Write out only the final part of the records below. It begins with the line that contains "Ducane | 96G1UH070BE12-* |" and ends with the last line.
──────── Input for this task ────────
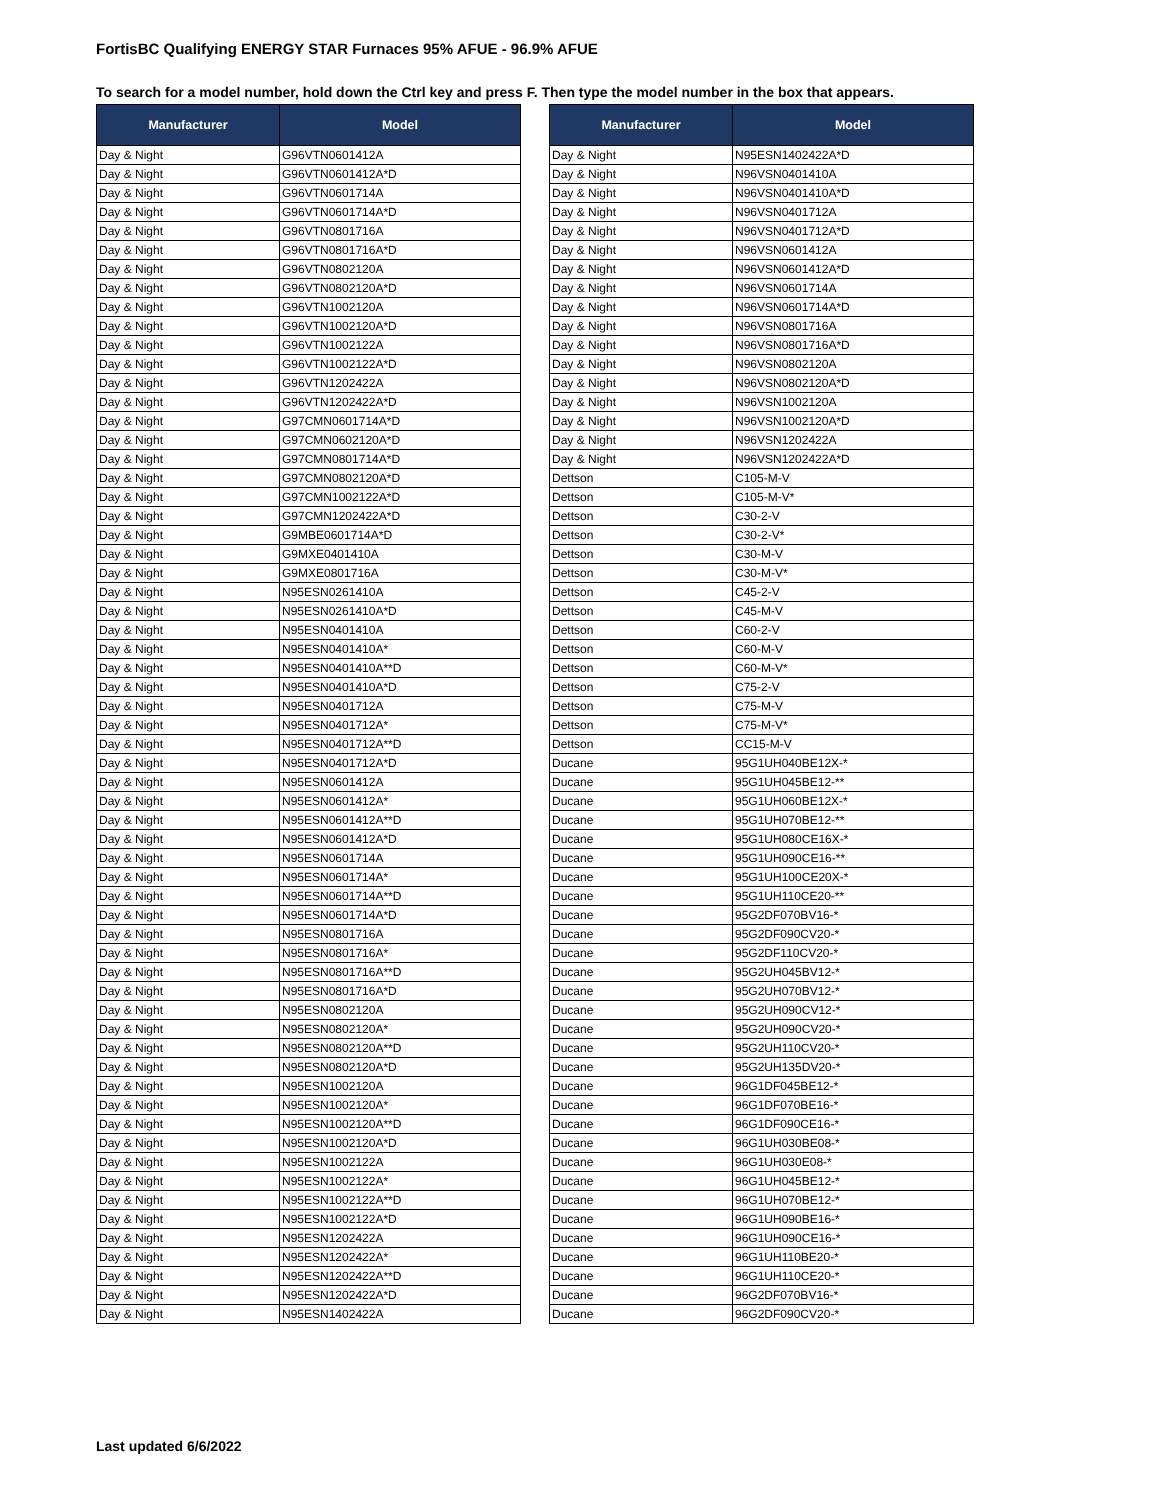FortisBC Qualifying ENERGY STAR Furnaces 95% AFUE - 96.9% AFUE
To search for a model number, hold down the Ctrl key and press F. Then type the model number in the box that appears.
| Manufacturer | Model |
| --- | --- |
| Day & Night | G96VTN0601412A |
| Day & Night | G96VTN0601412A*D |
| Day & Night | G96VTN0601714A |
| Day & Night | G96VTN0601714A*D |
| Day & Night | G96VTN0801716A |
| Day & Night | G96VTN0801716A*D |
| Day & Night | G96VTN0802120A |
| Day & Night | G96VTN0802120A*D |
| Day & Night | G96VTN1002120A |
| Day & Night | G96VTN1002120A*D |
| Day & Night | G96VTN1002122A |
| Day & Night | G96VTN1002122A*D |
| Day & Night | G96VTN1202422A |
| Day & Night | G96VTN1202422A*D |
| Day & Night | G97CMN0601714A*D |
| Day & Night | G97CMN0602120A*D |
| Day & Night | G97CMN0801714A*D |
| Day & Night | G97CMN0802120A*D |
| Day & Night | G97CMN1002122A*D |
| Day & Night | G97CMN1202422A*D |
| Day & Night | G9MBE0601714A*D |
| Day & Night | G9MXE0401410A |
| Day & Night | G9MXE0801716A |
| Day & Night | N95ESN0261410A |
| Day & Night | N95ESN0261410A*D |
| Day & Night | N95ESN0401410A |
| Day & Night | N95ESN0401410A* |
| Day & Night | N95ESN0401410A**D |
| Day & Night | N95ESN0401410A*D |
| Day & Night | N95ESN0401712A |
| Day & Night | N95ESN0401712A* |
| Day & Night | N95ESN0401712A**D |
| Day & Night | N95ESN0401712A*D |
| Day & Night | N95ESN0601412A |
| Day & Night | N95ESN0601412A* |
| Day & Night | N95ESN0601412A**D |
| Day & Night | N95ESN0601412A*D |
| Day & Night | N95ESN0601714A |
| Day & Night | N95ESN0601714A* |
| Day & Night | N95ESN0601714A**D |
| Day & Night | N95ESN0601714A*D |
| Day & Night | N95ESN0801716A |
| Day & Night | N95ESN0801716A* |
| Day & Night | N95ESN0801716A**D |
| Day & Night | N95ESN0801716A*D |
| Day & Night | N95ESN0802120A |
| Day & Night | N95ESN0802120A* |
| Day & Night | N95ESN0802120A**D |
| Day & Night | N95ESN0802120A*D |
| Day & Night | N95ESN1002120A |
| Day & Night | N95ESN1002120A* |
| Day & Night | N95ESN1002120A**D |
| Day & Night | N95ESN1002120A*D |
| Day & Night | N95ESN1002122A |
| Day & Night | N95ESN1002122A* |
| Day & Night | N95ESN1002122A**D |
| Day & Night | N95ESN1002122A*D |
| Day & Night | N95ESN1202422A |
| Day & Night | N95ESN1202422A* |
| Day & Night | N95ESN1202422A**D |
| Day & Night | N95ESN1202422A*D |
| Day & Night | N95ESN1402422A |
| Manufacturer | Model |
| --- | --- |
| Day & Night | N95ESN1402422A*D |
| Day & Night | N96VSN0401410A |
| Day & Night | N96VSN0401410A*D |
| Day & Night | N96VSN0401712A |
| Day & Night | N96VSN0401712A*D |
| Day & Night | N96VSN0601412A |
| Day & Night | N96VSN0601412A*D |
| Day & Night | N96VSN0601714A |
| Day & Night | N96VSN0601714A*D |
| Day & Night | N96VSN0801716A |
| Day & Night | N96VSN0801716A*D |
| Day & Night | N96VSN0802120A |
| Day & Night | N96VSN0802120A*D |
| Day & Night | N96VSN1002120A |
| Day & Night | N96VSN1002120A*D |
| Day & Night | N96VSN1202422A |
| Day & Night | N96VSN1202422A*D |
| Dettson | C105-M-V |
| Dettson | C105-M-V* |
| Dettson | C30-2-V |
| Dettson | C30-2-V* |
| Dettson | C30-M-V |
| Dettson | C30-M-V* |
| Dettson | C45-2-V |
| Dettson | C45-M-V |
| Dettson | C60-2-V |
| Dettson | C60-M-V |
| Dettson | C60-M-V* |
| Dettson | C75-2-V |
| Dettson | C75-M-V |
| Dettson | C75-M-V* |
| Dettson | CC15-M-V |
| Ducane | 95G1UH040BE12X-* |
| Ducane | 95G1UH045BE12-** |
| Ducane | 95G1UH060BE12X-* |
| Ducane | 95G1UH070BE12-** |
| Ducane | 95G1UH080CE16X-* |
| Ducane | 95G1UH090CE16-** |
| Ducane | 95G1UH100CE20X-* |
| Ducane | 95G1UH110CE20-** |
| Ducane | 95G2DF070BV16-* |
| Ducane | 95G2DF090CV20-* |
| Ducane | 95G2DF110CV20-* |
| Ducane | 95G2UH045BV12-* |
| Ducane | 95G2UH070BV12-* |
| Ducane | 95G2UH090CV12-* |
| Ducane | 95G2UH090CV20-* |
| Ducane | 95G2UH110CV20-* |
| Ducane | 95G2UH135DV20-* |
| Ducane | 96G1DF045BE12-* |
| Ducane | 96G1DF070BE16-* |
| Ducane | 96G1DF090CE16-* |
| Ducane | 96G1UH030BE08-* |
| Ducane | 96G1UH030E08-* |
| Ducane | 96G1UH045BE12-* |
| Ducane | 96G1UH070BE12-* |
| Ducane | 96G1UH090BE16-* |
| Ducane | 96G1UH090CE16-* |
| Ducane | 96G1UH110BE20-* |
| Ducane | 96G1UH110CE20-* |
| Ducane | 96G2DF070BV16-* |
| Ducane | 96G2DF090CV20-* |
Last updated 6/6/2022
────────
Expected answer =
| Ducane | 96G1UH070BE12-* |
| Ducane | 96G1UH090BE16-* |
| Ducane | 96G1UH090CE16-* |
| Ducane | 96G1UH110BE20-* |
| Ducane | 96G1UH110CE20-* |
| Ducane | 96G2DF070BV16-* |
| Ducane | 96G2DF090CV20-* |
Last updated 6/6/2022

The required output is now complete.